* **Dataset records**:
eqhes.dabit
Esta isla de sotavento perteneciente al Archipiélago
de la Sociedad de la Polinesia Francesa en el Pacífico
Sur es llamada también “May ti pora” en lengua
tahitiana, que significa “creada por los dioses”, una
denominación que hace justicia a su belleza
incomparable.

* **Task**:
Copy every row above, line for line, with no changes.

* **Result of the exercise**:
eqhes.dabit
Esta isla de sotavento perteneciente al Archipiélago
de la Sociedad de la Polinesia Francesa en el Pacífico
Sur es llamada también “May ti pora” en lengua
tahitiana, que significa “creada por los dioses”, una
denominación que hace justicia a su belleza
incomparable.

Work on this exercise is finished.